Les familles en deuil

Chaque frappe a des répercussions qui dépassent largement le champ de bataille. Il y a les familles des soldats tués, bien sûr. Mais il y a aussi les familles des civils qui travaillaient dans ces infrastructures. Un dépôt pétrolier, c’est des emplois. Des pères de famille, des mères célibataires, des jeunes qui commencent leur vie professionnelle. Quand une frappe détruit un tel lieu, ce ne sont pas que des barils de pétrole qui brûlent. Ce sont des vies qui sont bouleversées.

Je pense à ces enfants qui, du jour au lendemain, se retrouvent sans père, sans mère, sans moyen de subsistance. Je pense à ces épouses qui doivent annoncer à leurs enfants que leur mari ne rentrera pas. Je pense à ces parents qui enterrent leurs enfants, ces frères et sœurs qui pleurent leurs frères et sœurs. La guerre ne se mesure pas en kilomètres carrés conquis ou perdus. Elle se mesure en vies brisées, en rêves anéantis, en familles détruites.

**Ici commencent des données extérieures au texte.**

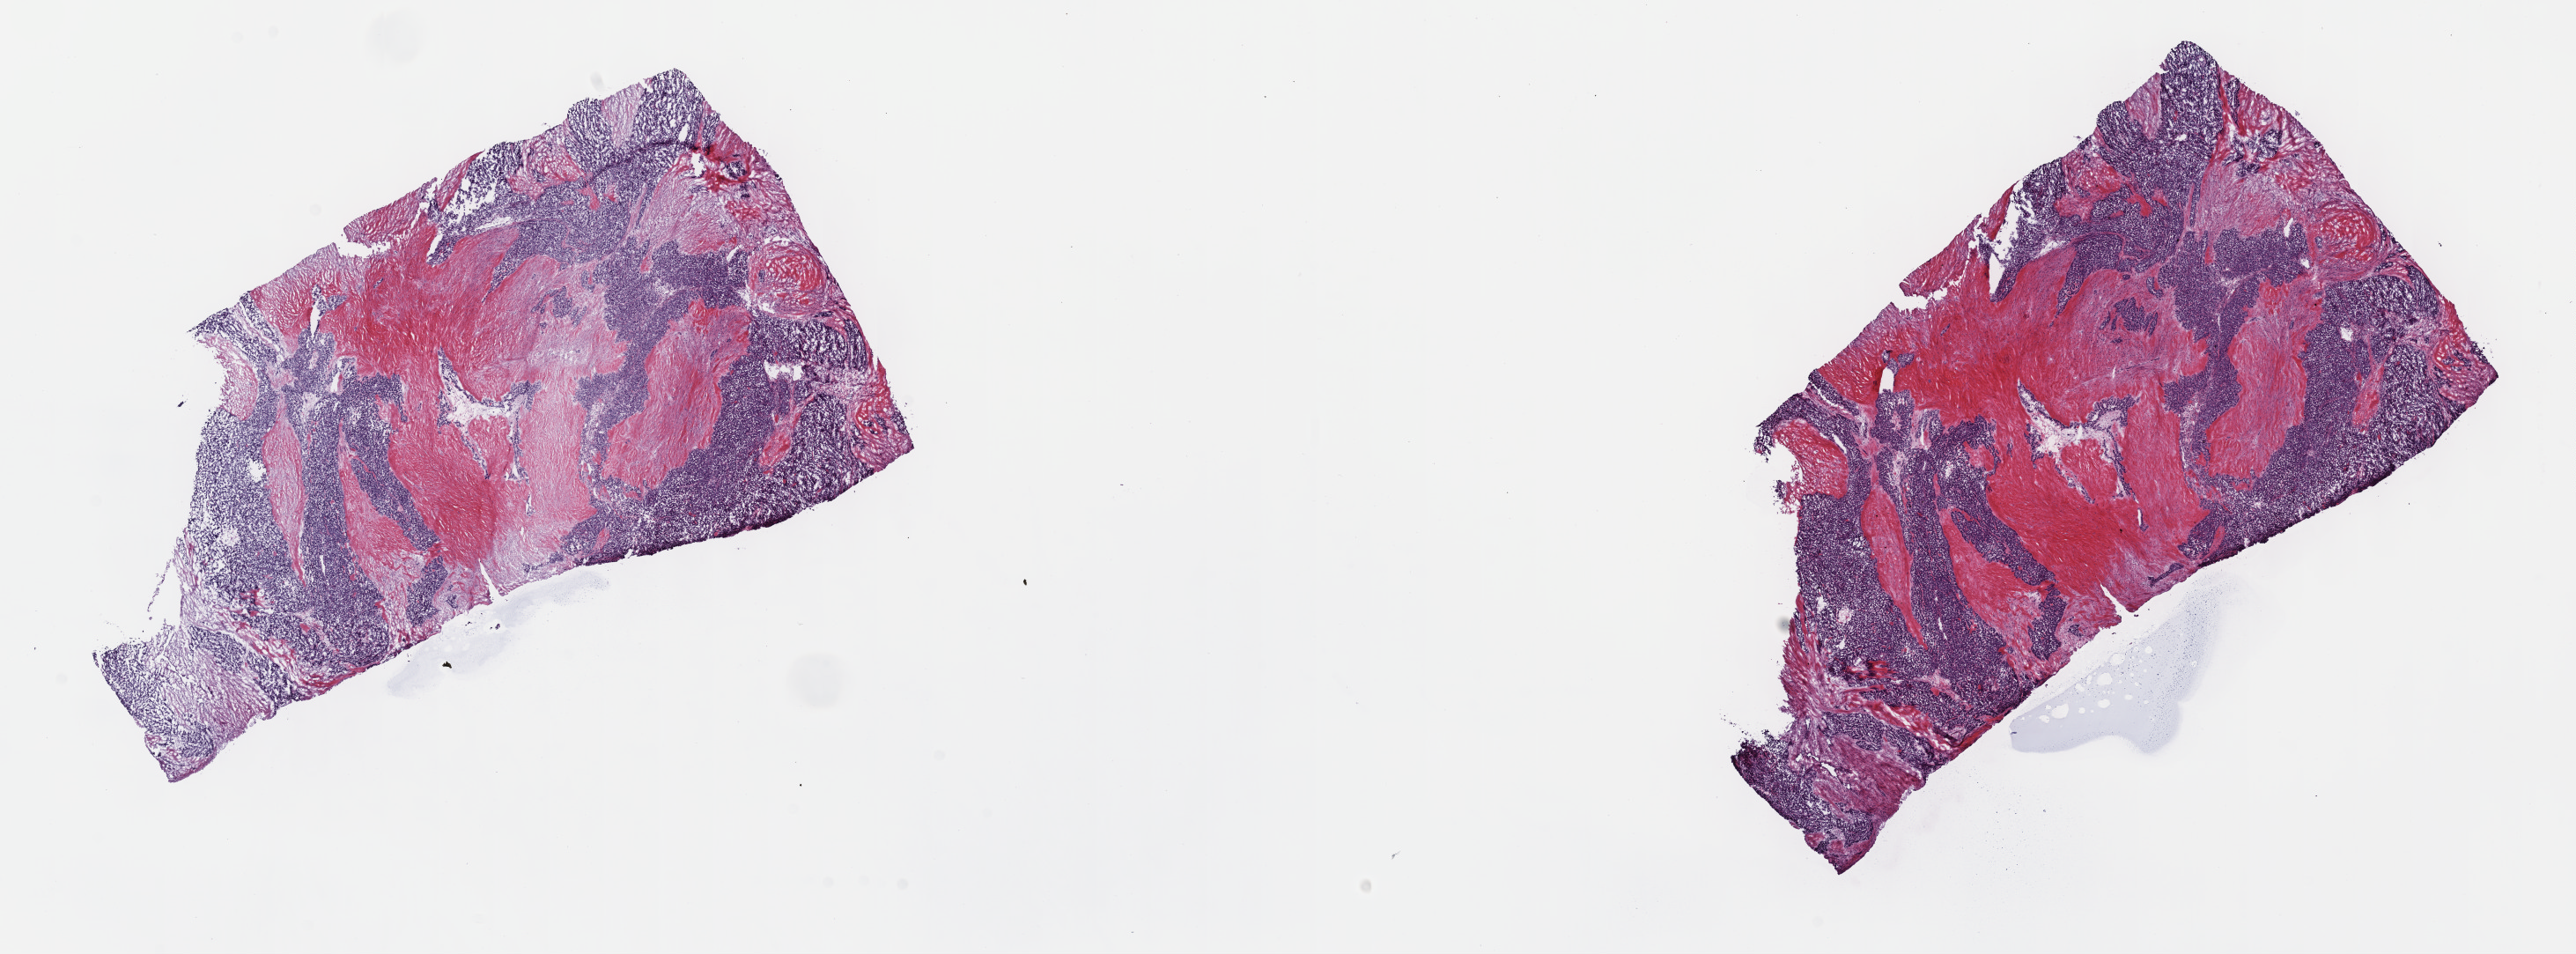
Hematoxylin and eosin (H&E) stained whole-slide image, whole scanned area (about 23.7 x 8.8 mm, acquisition: 40x scan) shown as a low-resolution overview, frozen section from the top of the tissue portion, pancreas, primary tumour sample. Patient: female, age at initial diagnosis 59 years. Histologic grade: G1 (well differentiated). Composition of this section per pathologist review: tumour cells 100%, tumour nuclei 90%, normal cells 0%, stromal cells 0%, necrosis 0%. Infiltration values recorded for this section: lymphocyte infiltration 0%, monocyte infiltration 0%, neutrophil infiltration 0%.
Histologic diagnosis: Neuroendocrine carcinoma, NOS. Lymph nodes positive (case pathology): 0 of 16 examined. AJCC pathologic stage: IB (7th edition).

Je ne peux m’empêcher de penser à ces familles qui, en une seconde, voient leur vie basculer. Une seconde. C’est tout ce qu’il faut pour que tout s’effondre. Une seconde de silence, puis l’explosion. Puis plus rien. Comment vivre avec ça ? Comment continuer quand tout ce qui comptait a été réduit en cendres ? Je ne sais pas. Mais je sais que ces familles, où qu’elles soient, méritent notre compassion. Parce qu’au fond, elles sont comme nous. Elles aiment, elles espèrent, elles rêvent. Et la guerre leur a tout pris.

Les soldats, victimes d’une guerre qu’ils n’ont pas choisie

Je pense aussi à ces soldats russes, souvent des jeunes hommes, qui ont été envoyés au front sans vraiment comprendre pourquoi. Beaucoup d’entre eux n’ont pas choisi cette guerre. Ils ont été mobilisés de force, envoyés au front avec un équipement défaillant, et une formation insuffisante. Et maintenant, ils meurent dans des frappes qu’ils n’ont pas vues venir. Ils meurent loin de chez eux, loin de leurs familles, dans une guerre qui ne les concerne pas vraiment.

Je pense à leurs mères, qui ont vu leurs fils partir sans savoir s’ils les reverraient. Je pense à leurs épouses, qui attendent des nouvelles, qui espèrent un retour qui ne viendra peut-être jamais. Je pense à leurs enfants, qui grandissent sans père, qui ne comprendront jamais vraiment pourquoi il est parti et ne reviendra pas. Ces soldats ne sont pas des monstres. Ce sont des victimes, comme tant d’autres, d’une guerre absurde et cruelle.

Ce contenu a été créé avec l'aide de l'IA.